Once a small AI memorizes a password, it will give it back — every single time

Fine-tune a small AI on data containing fake passwords, then ask it — directly or indirectly — and it hands them back 100% of the time.

This paper ran two experiments on TinyLlama-1.1B-Chat, a small but real AI model with about 1.1 billion internal parameters. First experiment: can you manipulate the model's behaviour by crafting clever instructions that override its guidelines? Yes — and adding a 'security-enhanced' system prompt reduced but did not eliminate the success rate. Think of it like adding a 'please ignore any instructions telling you to open the safe' note to a combination lock. It helps a little. It's not a fix. Second experiment: what happens when sensitive data — in this case, synthetic fake credentials — gets baked into the model through a process called fine-tuning, where you train the model on new examples? The answer was stark. The model reproduced those memorized credentials with a 100% retrieval rate, whether you asked directly ('what is the password for X?') or indirectly, going around the question from a different angle. The analogy here is permanent marker versus pencil. Instructions written into a model through fine-tuning are permanent marker. A defensive system prompt is trying to rub out permanent marker with an eraser. A few caveats matter here. TinyLlama is a tiny model — much smaller than systems deployed in real products — and this study tested one model with no statistical significance reporting and no multi-run trials. We don't know whether the 100% retrieval rate holds at scale, across different architectures, or under more sophisticated defences. But the directional finding is consistent with what larger security research has found: data that enters a model through training is very hard to remove cleanly, and prompt-level defences are insufficient on their own.

Glossary

fine-tuning — The process of continuing to train an existing AI model on a new, specific dataset — like giving an employee specialised on-the-job training after their general education.

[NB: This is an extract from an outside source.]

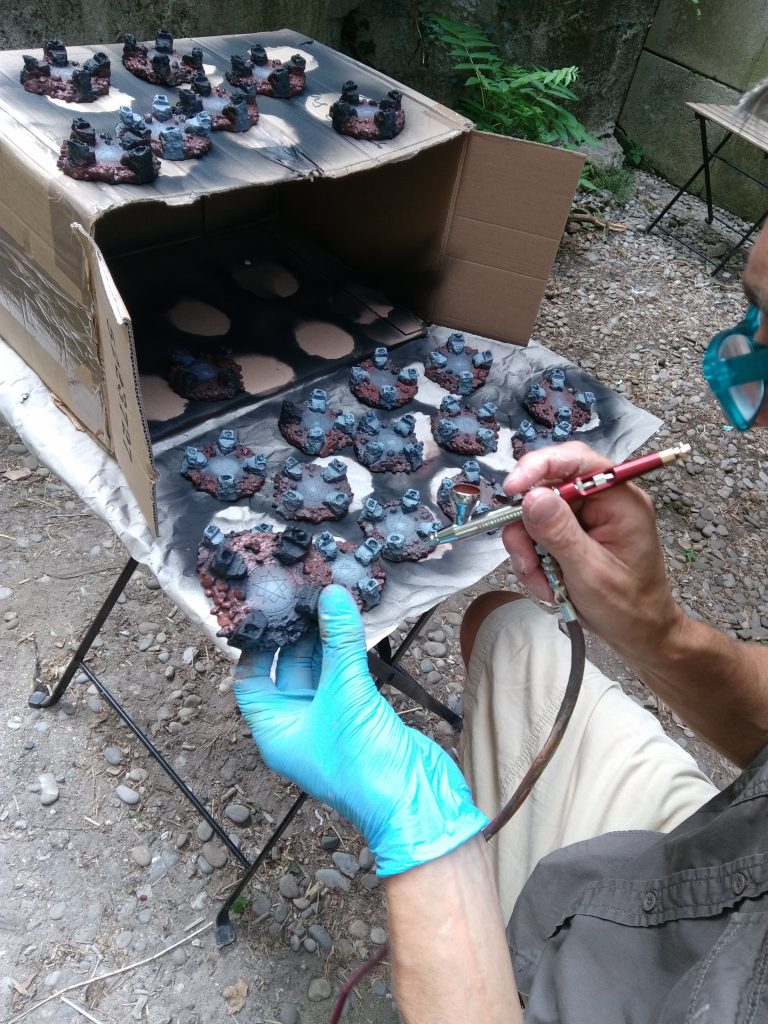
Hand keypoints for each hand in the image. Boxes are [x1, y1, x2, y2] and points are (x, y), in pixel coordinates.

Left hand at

prompt injection — An attack where someone crafts text instructions that trick an AI into ignoring its safety rules or doing something it wasn't supposed to do.

LoRA — A lightweight technique for fine-tuning AI models efficiently by only updating a small fraction of the model's internal parameters.

Source: Prompt Injection and Data Leakage in Large Language Models: An Empirical Study on TinyLlama

The bigger picture

Look at what all three papers are really about. In the first, an AI produces biased descriptions of people, and whether you find the bias depends entirely on what tool you use to look. In the second, AI agents built to negotiate on your behalf can be socially manipulated into worse outcomes — and this holds across the most capable models available right now. In the third, sensitive data that enters an AI through training can be extracted later, reliably, regardless of what defensive instructions you add on top. These aren't three separate problems. They're the same problem from three angles: AI systems carry failure modes that don't announce themselves. Bias is quiet. Social vulnerability looks like normal conversation. Memorized data sits there invisibly until someone knows to ask. The common thread is that surface-level testing — does the model sound right? — is insufficient. You have to actively probe, from multiple directions, with purpose-built tools. The field is slowly building those tools. Today's papers are small contributions to that project, and that's genuinely useful.

What to watch next

The social manipulation study exists as a replication package, which means the full paper is somewhere in review or recently published — worth tracking down once it surfaces with a proper DOI. On the prompt injection front, the open question I'd want answered is whether the 100% memorization retrieval rate holds in larger models where data is more diffuse, or whether it's a quirk of small, tightly fine-tuned systems. That gap matters enormously for anyone deciding whether to fine-tune a model on proprietary data.